◆ **What the task asks**: In the listing that follows, copy out each line that includes the word "label".

◆ **Supplied material**:
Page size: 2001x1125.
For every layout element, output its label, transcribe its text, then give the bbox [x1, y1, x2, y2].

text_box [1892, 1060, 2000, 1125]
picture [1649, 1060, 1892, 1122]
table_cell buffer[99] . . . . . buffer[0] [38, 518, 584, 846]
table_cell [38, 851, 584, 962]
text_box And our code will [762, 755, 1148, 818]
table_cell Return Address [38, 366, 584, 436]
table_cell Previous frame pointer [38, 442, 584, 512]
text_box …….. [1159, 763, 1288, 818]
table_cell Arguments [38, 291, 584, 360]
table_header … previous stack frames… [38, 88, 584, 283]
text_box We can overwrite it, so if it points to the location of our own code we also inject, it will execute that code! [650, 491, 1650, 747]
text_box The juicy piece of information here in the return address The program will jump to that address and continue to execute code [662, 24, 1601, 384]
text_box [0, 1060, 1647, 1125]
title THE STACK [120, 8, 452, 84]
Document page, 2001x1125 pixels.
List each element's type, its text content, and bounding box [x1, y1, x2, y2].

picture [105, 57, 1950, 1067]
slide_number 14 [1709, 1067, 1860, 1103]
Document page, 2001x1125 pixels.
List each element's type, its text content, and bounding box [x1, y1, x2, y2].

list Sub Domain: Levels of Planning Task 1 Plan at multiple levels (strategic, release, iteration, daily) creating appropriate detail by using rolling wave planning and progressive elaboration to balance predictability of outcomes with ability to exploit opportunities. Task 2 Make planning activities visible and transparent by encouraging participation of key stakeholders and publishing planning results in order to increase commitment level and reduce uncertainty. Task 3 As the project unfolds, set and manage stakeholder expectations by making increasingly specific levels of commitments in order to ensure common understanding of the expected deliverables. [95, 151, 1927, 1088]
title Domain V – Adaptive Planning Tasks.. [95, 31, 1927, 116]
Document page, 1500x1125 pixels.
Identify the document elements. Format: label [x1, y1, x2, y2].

◆ **Solution for this exercise**:
For every layout element, output its label, transcribe its text, then give the bbox [x1, y1, x2, y2].
Identify the document elements. Format: label [x1, y1, x2, y2].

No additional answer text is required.